On Mon, Sep 09, 2013 at 03:57:17PM -0400, Josef Bacik wrote:
> On Mon, Sep 09, 2013 at 02:07:43PM -0500, Eric Sandeen wrote:
> > On 9/9/13 12:13 PM, Josef Bacik wrote:
> > David might have meant "001-bad-file-extent-bytenr.img" though.
> Oh yeah that may be good then.

Yes that's what I meant. I thought the number could be useful as a
shortcut additional to the human-readable part.

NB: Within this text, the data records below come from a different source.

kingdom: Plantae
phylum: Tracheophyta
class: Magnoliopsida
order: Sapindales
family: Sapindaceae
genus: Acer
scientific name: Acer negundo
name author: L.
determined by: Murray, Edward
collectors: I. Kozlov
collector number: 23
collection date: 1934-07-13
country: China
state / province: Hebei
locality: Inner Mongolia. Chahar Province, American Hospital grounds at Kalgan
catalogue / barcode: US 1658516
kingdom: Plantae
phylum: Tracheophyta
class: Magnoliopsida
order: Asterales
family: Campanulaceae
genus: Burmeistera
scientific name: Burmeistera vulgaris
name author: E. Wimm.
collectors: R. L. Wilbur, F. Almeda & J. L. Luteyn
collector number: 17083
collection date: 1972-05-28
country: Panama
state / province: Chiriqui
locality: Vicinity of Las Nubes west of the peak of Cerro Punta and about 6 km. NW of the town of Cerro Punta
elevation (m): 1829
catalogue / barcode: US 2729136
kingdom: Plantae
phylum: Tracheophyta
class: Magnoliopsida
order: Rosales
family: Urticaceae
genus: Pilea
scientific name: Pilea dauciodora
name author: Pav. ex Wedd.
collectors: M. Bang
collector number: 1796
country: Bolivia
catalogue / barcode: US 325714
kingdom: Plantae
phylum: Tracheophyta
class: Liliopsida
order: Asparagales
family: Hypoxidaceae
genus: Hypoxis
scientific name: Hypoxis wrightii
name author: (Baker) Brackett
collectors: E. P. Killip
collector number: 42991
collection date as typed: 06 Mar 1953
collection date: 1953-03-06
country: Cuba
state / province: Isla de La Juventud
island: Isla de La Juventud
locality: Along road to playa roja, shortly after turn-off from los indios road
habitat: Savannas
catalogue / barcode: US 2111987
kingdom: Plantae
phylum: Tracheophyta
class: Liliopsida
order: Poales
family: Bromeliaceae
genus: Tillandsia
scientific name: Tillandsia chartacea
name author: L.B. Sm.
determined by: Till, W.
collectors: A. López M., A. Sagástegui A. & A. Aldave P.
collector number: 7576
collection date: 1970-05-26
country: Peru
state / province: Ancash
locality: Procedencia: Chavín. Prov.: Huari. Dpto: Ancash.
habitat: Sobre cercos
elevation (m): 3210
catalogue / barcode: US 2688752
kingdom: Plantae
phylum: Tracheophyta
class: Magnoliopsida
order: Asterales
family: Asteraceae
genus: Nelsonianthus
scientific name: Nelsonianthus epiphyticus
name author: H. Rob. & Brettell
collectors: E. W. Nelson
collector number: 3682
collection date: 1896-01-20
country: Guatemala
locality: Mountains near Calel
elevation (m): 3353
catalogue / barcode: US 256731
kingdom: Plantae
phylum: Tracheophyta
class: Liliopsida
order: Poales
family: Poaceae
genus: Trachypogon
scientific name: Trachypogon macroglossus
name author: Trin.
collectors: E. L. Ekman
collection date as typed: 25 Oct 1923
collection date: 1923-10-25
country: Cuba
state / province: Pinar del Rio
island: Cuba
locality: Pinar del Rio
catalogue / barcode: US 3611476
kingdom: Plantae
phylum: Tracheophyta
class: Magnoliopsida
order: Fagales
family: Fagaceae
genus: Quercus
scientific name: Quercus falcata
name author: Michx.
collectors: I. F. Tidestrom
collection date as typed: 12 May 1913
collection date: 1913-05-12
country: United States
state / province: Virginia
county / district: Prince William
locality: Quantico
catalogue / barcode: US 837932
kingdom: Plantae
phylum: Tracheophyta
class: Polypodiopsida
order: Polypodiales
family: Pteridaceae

> > > Yeah I wasn't sure how I wanted to do this.  At first I thought about 
> > > making the
> > > fsck tester just make a loop device, but I didn't want to override 
> > > something if
> > > people were already using a loop device.  But maybe I'll just default to 
> > > using
> > > loop5 or something big like that and then if the user wants to change it 
> > > they
> > > can go into the script and change it themselves.  How does that sound?  
> > > Thanks,
> > 
> > Dumb question, can you just point btrfsck at the image itself w/o setting up
> > loopback?  i.e. do something like: 
> > 
> > # btrfs-image -r 001-bad-file-extent-bytenr.img test.img
> > # btrfsck --repair test.img
> 
> Huh, I'm not sure...yes it looks like it, well that solves that problem.
> Thanks,

If you need a blockdevice, you can use

$ losetup -f /the/file
(get a free loopdev)

$ losetup -j /the/file
/dev/loop2: ...

and parse the loop name from the output.